269. Company incorporated outside the Abu Dhabi Global Market may be wound up though dissolved
Where a company incorporated outside the Abu Dhabi Global Market which has been carrying on business in the Abu Dhabi Global Market ceases to carry on business in the Abu Dhabi Global Market, it may be wound up as an unregistered company under this Part 6 (Cross-border Insolvency), notwithstanding that it has been dissolved or otherwise ceased to exist as a company under or by virtue of the laws of the country under which it was incorporated.
270. Outstanding property of a defunct unregistered company(1) This Section applies where, after the dissolution of an unregistered company, outstanding property of the unregistered company remains in the Abu Dhabi Global Market.(2) All property and rights of the unregistered company vests in the Abu Dhabi Global Market in accordance with Section 296 (Property of dissolved Company).
Chapter 2 Chapter 2 — Recognition of foreign insolvency proceedings
271. UNCITRAL Model Law to have force of law(1) The UNCITRAL Model Law shall have the force of law in the Abu Dhabi Global Market in the form set out in Schedule 10 (Application of UNCITRAL Model Law) (which contains the UNCITRAL Model Law with certain modifications to adapt it for application in the Abu Dhabi Global Market).(2) Without prejudice to any practice of the Court as to the matters which may be considered apart from this subsection, the following documents may be considered in ascertaining the meaning or effect of any provision of the UNCITRAL Model Law as set out in Schedule 10 (Application of UNCITRAL Model Law) —(a) the UNCITRAL Model Law;(b) any documents of the United Nations Commission on International Trade Law and its working group relating to the preparation of the UNCITRAL Model Law; and(c) the Guide to Enactment of the UNCITRAL Model Law (UNCITRAL document A/CN.9/442) prepared at the request of the United Nations Commission on International Trade Law made in May 1997.

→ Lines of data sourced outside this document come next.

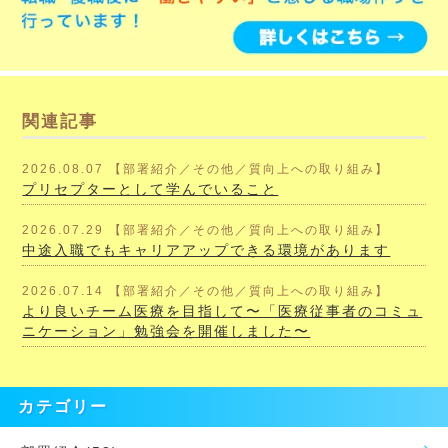
関連記事
2026.08.07 【部署紹介／その他／質向上への取り組み】
プリセプターとして学んでいること
2026.07.29 【部署紹介／その他／質向上への取り組み】
中途入職でもキャリアアップできる環境があります
2026.07.14 【部署紹介／その他／質向上への取り組み】
より良いチーム医療を目指して〜「医療従事者のコミュ
ニケーション」勉強会を開催しました〜
カテゴリー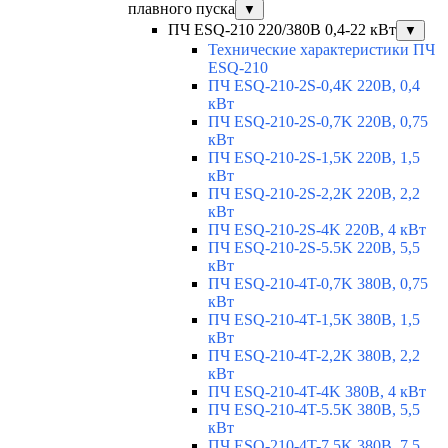
плавного пуска
▼
ПЧ ESQ-210 220/380В 0,4-22 кВт
▼
Технические характеристики ПЧ
ESQ-210
ПЧ ESQ-210-2S-0,4K 220В, 0,4
кВт
ПЧ ESQ-210-2S-0,7K 220В, 0,75
кВт
ПЧ ESQ-210-2S-1,5K 220В, 1,5
кВт
ПЧ ESQ-210-2S-2,2K 220В, 2,2
кВт
ПЧ ESQ-210-2S-4K 220В, 4 кВт
ПЧ ESQ-210-2S-5.5K 220В, 5,5
кВт
ПЧ ESQ-210-4T-0,7K 380В, 0,75
кВт
ПЧ ESQ-210-4T-1,5K 380В, 1,5
кВт
ПЧ ESQ-210-4T-2,2K 380В, 2,2
кВт
ПЧ ESQ-210-4T-4K 380В, 4 кВт
ПЧ ESQ-210-4T-5.5K 380В, 5,5
кВт
ПЧ ESQ-210-4T-7.5K 380В, 7,5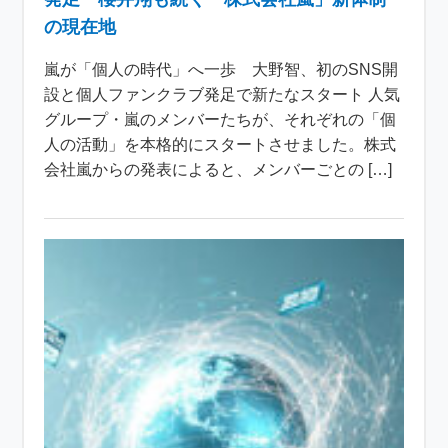
の現在地
嵐が「個人の時代」へ一歩 大野智、初のSNS開
設と個人ファンクラブ発足で新たなスタート 人気
グループ・嵐のメンバーたちが、それぞれの「個
人の活動」を本格的にスタートさせました。株式
会社嵐からの発表によると、メンバーごとの […]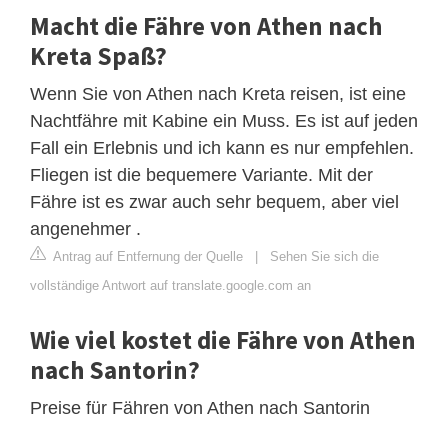
Macht die Fähre von Athen nach
Kreta Spaß?
Wenn Sie von Athen nach Kreta reisen, ist eine
Nachtfähre mit Kabine ein Muss. Es ist auf jeden
Fall ein Erlebnis und ich kann es nur empfehlen.
Fliegen ist die bequemere Variante. Mit der
Fähre ist es zwar auch sehr bequem, aber viel
angenehmer .
Antrag auf Entfernung der Quelle
|
Sehen Sie sich die
vollständige Antwort auf translate.google.com an
Wie viel kostet die Fähre von Athen
nach Santorin?
Preise für Fähren von Athen nach Santorin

272. Modification of insolvency law of the Abu Dhabi Global Market(1) These Regulations shall apply with such modifications as the context requires for the purpose of giving effect to the provisions of Schedule 10 (Application of UNCITRAL Model Law).(2) In the case of any conflict between any provision of these Regulations and Schedule 10 (Application of UNCITRAL Model Law), the latter shall prevail.
273. Part 9 to be disapplied
Nothing in Part 9 (Insolvency Practitioners) applies to anything done by a foreign representative —(a) under or by virtue of these Regulations; or(b) in relation to relief granted or cooperation provided under these Regulations.
274. Overriding provisions
The Court shall not grant any relief, or modify any relief already granted, or provide any co-operation or coordination, under or by virtue of any of the provisions of Schedule 10 (Application of UNCITRAL Model Law) if and to the extent that such relief or modified relief or cooperation or coordination would —(a) be prohibited under or by virtue of —(i) the Financial Market Regulations or the business rules of any market institution authorised under the Financial Market Regulations; or(ii) the provisions of Part 7 (Financial Markets and Netting);in the case of a proceeding under these Regulations; or(b) interfere with or be inconsistent with any rights of a collateral-taker under Part 7 (Financial Markets and Netting) which could be exercised in the case of such a proceeding.